(Records contained in a dataset)
----

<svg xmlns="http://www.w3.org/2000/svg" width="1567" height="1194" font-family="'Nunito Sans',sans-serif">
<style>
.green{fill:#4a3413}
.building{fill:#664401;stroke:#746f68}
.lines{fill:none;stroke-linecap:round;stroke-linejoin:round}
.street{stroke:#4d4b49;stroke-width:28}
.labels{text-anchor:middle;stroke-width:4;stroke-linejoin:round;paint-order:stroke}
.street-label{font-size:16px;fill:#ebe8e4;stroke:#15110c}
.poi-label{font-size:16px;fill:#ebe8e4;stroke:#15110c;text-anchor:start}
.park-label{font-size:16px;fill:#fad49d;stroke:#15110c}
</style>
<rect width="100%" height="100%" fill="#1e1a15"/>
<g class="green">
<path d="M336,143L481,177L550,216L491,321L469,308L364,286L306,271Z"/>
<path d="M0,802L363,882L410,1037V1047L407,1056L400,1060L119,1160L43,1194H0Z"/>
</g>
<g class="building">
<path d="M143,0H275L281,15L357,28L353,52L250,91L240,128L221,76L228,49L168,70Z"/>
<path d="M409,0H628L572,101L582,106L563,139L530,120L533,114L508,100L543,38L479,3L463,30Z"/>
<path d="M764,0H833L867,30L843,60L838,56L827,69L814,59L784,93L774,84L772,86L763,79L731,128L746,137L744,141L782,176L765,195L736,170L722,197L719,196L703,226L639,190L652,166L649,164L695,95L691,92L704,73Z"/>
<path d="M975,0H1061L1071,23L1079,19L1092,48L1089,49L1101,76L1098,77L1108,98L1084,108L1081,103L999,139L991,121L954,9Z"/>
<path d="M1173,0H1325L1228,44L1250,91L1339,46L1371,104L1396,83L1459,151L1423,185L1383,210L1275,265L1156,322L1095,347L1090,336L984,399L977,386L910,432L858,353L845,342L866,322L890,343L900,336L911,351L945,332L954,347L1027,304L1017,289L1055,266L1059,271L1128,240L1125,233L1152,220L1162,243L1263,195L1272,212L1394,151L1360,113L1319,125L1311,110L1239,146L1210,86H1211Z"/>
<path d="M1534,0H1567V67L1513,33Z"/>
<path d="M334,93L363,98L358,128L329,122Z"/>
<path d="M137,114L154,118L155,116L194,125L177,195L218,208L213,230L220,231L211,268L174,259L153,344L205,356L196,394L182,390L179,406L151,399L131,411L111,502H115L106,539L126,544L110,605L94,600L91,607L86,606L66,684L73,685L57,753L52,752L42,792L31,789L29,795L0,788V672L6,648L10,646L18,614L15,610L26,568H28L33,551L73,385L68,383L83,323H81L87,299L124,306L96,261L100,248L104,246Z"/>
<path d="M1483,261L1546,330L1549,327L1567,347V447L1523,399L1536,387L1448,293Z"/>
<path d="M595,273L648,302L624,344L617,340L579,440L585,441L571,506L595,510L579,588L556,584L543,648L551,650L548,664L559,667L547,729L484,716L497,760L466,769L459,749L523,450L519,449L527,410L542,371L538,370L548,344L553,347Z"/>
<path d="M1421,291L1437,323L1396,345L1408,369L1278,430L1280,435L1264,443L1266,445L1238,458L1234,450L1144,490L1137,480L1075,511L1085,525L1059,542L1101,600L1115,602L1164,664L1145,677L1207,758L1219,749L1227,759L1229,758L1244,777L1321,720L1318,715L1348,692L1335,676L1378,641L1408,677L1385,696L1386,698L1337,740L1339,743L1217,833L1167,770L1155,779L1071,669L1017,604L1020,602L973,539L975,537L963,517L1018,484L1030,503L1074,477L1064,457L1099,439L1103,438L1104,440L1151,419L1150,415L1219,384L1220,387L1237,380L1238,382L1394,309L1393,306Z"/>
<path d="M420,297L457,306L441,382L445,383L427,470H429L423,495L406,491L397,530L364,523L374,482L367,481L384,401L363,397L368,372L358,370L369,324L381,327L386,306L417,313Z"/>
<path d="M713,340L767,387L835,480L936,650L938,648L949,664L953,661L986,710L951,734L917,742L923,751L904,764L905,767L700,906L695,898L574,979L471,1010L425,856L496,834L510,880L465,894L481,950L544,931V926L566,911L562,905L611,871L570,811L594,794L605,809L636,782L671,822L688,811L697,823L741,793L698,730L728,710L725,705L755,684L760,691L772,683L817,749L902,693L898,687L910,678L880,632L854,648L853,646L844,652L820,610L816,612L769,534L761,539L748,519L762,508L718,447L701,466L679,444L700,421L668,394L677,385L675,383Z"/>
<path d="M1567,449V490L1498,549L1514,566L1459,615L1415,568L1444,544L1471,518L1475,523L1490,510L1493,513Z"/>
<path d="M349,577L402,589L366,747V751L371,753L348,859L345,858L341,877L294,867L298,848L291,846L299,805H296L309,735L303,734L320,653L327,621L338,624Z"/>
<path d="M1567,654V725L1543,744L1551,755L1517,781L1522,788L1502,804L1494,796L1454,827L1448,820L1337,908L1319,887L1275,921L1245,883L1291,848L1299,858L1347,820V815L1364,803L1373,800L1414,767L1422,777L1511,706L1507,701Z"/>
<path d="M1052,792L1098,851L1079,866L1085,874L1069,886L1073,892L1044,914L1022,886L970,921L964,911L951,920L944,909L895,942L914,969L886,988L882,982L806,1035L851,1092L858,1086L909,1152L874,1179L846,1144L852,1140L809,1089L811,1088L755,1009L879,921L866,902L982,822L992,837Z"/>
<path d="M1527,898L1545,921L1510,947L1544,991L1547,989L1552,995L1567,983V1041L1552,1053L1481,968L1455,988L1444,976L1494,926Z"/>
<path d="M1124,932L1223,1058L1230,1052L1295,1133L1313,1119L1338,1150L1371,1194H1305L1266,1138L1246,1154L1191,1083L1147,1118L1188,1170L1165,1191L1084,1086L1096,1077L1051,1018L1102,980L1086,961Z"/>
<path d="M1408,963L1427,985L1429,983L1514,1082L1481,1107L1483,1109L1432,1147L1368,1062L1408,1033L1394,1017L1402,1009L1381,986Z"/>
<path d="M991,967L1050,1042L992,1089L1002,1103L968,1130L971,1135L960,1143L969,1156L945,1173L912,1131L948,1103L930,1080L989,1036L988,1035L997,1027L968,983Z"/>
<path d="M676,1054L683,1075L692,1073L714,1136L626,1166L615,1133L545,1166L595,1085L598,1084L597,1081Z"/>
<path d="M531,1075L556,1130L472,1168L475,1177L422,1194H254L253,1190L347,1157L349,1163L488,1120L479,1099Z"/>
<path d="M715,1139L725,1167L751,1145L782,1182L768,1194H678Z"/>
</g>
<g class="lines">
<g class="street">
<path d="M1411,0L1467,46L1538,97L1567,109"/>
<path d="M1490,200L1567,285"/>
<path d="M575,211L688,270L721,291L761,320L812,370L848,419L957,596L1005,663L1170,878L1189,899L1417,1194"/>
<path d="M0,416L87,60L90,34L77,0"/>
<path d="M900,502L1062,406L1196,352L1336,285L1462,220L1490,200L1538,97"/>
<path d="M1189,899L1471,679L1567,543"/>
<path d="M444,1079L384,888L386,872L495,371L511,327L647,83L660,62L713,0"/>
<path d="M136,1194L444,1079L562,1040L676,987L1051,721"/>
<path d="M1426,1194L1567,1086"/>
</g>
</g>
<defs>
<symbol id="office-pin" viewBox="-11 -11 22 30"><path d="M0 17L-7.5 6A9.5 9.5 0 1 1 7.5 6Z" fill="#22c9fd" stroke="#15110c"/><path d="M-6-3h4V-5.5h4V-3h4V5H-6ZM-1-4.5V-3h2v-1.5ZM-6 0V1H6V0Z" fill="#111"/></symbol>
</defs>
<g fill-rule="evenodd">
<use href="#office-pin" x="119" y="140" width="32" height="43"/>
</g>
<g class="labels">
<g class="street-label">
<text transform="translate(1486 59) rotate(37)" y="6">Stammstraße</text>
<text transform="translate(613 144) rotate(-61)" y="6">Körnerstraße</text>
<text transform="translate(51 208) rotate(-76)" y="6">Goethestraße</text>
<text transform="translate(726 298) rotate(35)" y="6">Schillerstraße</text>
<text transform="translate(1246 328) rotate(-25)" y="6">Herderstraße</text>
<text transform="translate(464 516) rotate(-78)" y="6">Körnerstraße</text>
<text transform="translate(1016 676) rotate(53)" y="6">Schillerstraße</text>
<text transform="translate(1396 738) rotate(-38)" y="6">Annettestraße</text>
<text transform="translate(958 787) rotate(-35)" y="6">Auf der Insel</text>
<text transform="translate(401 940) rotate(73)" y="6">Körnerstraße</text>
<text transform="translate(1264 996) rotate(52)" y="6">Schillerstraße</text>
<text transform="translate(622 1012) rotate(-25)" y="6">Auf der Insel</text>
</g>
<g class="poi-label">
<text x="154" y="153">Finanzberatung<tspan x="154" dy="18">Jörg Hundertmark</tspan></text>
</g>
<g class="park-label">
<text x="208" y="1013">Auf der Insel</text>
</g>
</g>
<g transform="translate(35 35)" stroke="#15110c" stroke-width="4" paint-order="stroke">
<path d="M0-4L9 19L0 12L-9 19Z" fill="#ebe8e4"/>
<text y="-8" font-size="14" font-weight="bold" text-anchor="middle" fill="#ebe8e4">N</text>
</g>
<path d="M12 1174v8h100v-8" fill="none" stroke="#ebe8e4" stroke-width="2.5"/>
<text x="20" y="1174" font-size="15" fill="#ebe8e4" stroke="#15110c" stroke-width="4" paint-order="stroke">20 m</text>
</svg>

----

EXERCISE GOAL: Pull out every line in the data above that has the word "lines".

TASK RESULT:
.lines{fill:none;stroke-linecap:round;stroke-linejoin:round}
<g class="lines">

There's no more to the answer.